(perforated lines--you can't resist 'em!)

(email on the street)
(*)

-- Sunday, February 27, 2000 --

 

2:23 a.m. Here is a lovely neon photo. I am inordinately fond of my neon ones, as if I were some kind of master with the lens. They seem so glamorous to me. I love city streets, display windows, storefronts. Shadow-shattering neon.

I am not much of a nature buff. I am a storefront buff. I was born in a very small city that felt like a great metropolis when I was growing up. By the time I moved to a great metropolis, I felt right at home -- as if I were a kid again.

I am an uneasy visitor to woods, or rolling green lawns, or prairies, or mountain vistas. I have enough sense to marvel, but I am just not comfortable or happy in a pretty suburban setting. I rather like the vertical shear of a multi-use building and the crumbly facade of an old brownstone. I feel at home on any stoop, any time.

Storefronts tell you the news of the community in an arcane, but easily deciphered language. For instance, the window in the photo shows you that our town is friendly to small businesses and startups, and that it's trying to catch up with all that new-fangled technology.

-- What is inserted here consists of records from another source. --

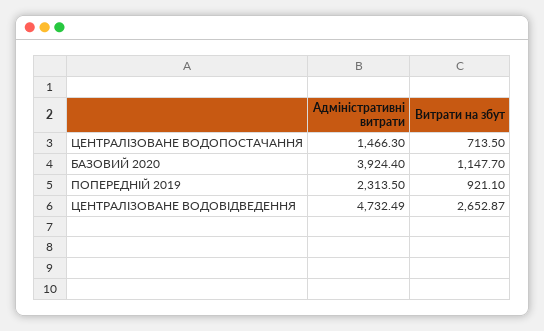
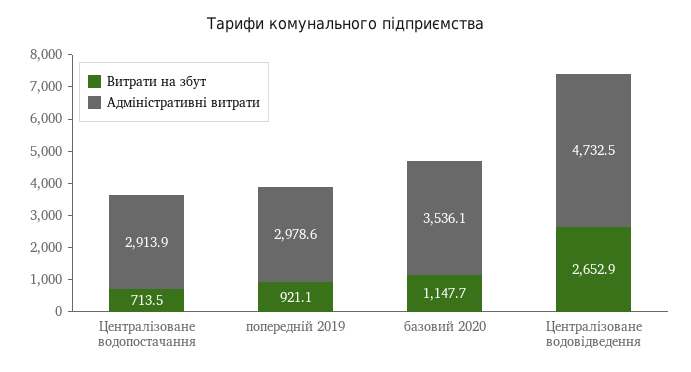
Адміністративні витрати, ЦЕНТРАЛІЗОВАНЕ ВОДОПОСТАЧАННЯ: 1466.3 -> 2913.9
Адміністративні витрати, БАЗОВИЙ 2020: 3924.4 -> 3536.1
Адміністративні витрати, ПОПЕРЕДНІЙ 2019: 2313.5 -> 2978.6

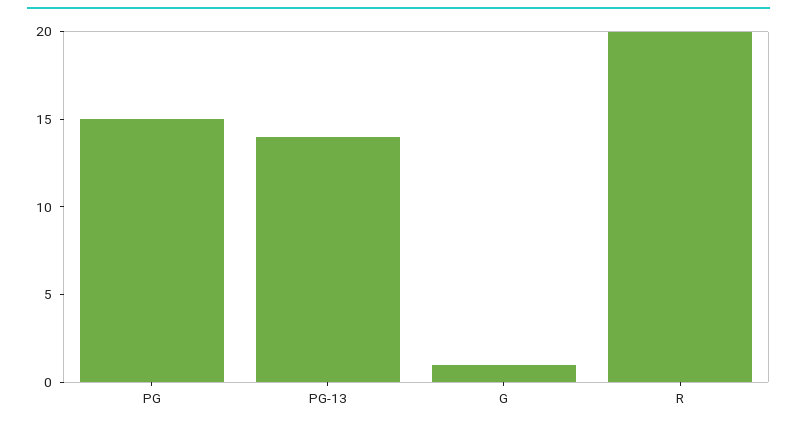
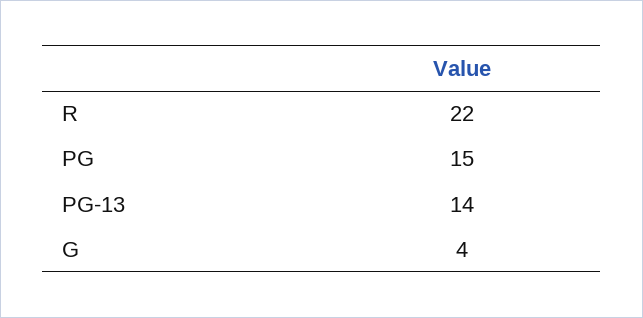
G: 1 -> 4
R: 20 -> 22

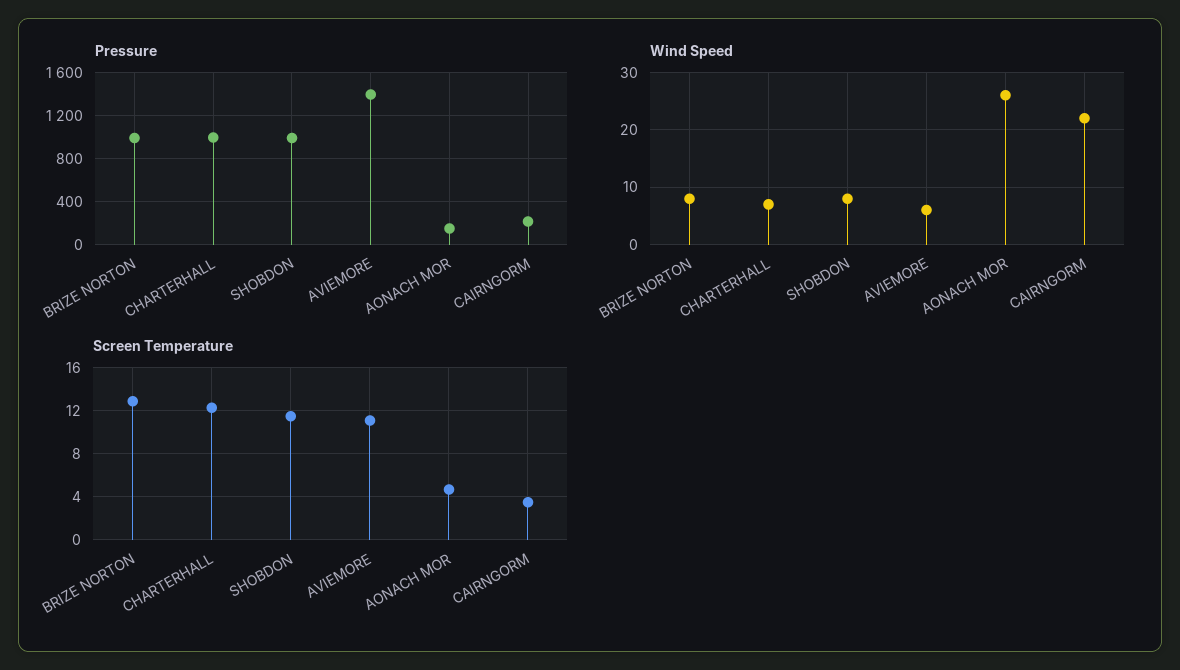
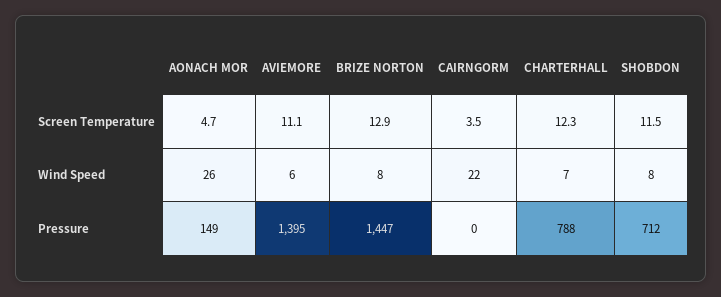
Pressure, BRIZE NORTON: 1000 -> 1447
Pressure, CHARTERHALL: 1000 -> 788
Pressure, SHOBDON: 1000 -> 712
Pressure, CAIRNGORM: 200 -> 0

The email banner was made on an old-fangled dot-matrix printer. The store behind this front is open all night long if you are a client and have a key. The store next door sells sushi, and the store next door to that sells workout videos.

Every time we take a walk, one business closes and another one opens up. The seamstress and the palm reader and the nail artist are always there, but the real estate companies come and go. There's a doomed corner on every street where a restaurant opens and closes within the year. That's the restaurant we decided to try last night.

We've lived on the West Coast now for almost 10 years. I suppose it feels like home if I don't think about it too hard. Yeah, the water's on the wrong side and the sun rises out of mountains and sets into ocean. I know we're on the other side of the looking glass here.

Here, the past is constantly being erased and rewritten. Here, all the boxes in the video store older than six months have faded to cyan and magenta. Here, the store for head shots has just replaced the head shop.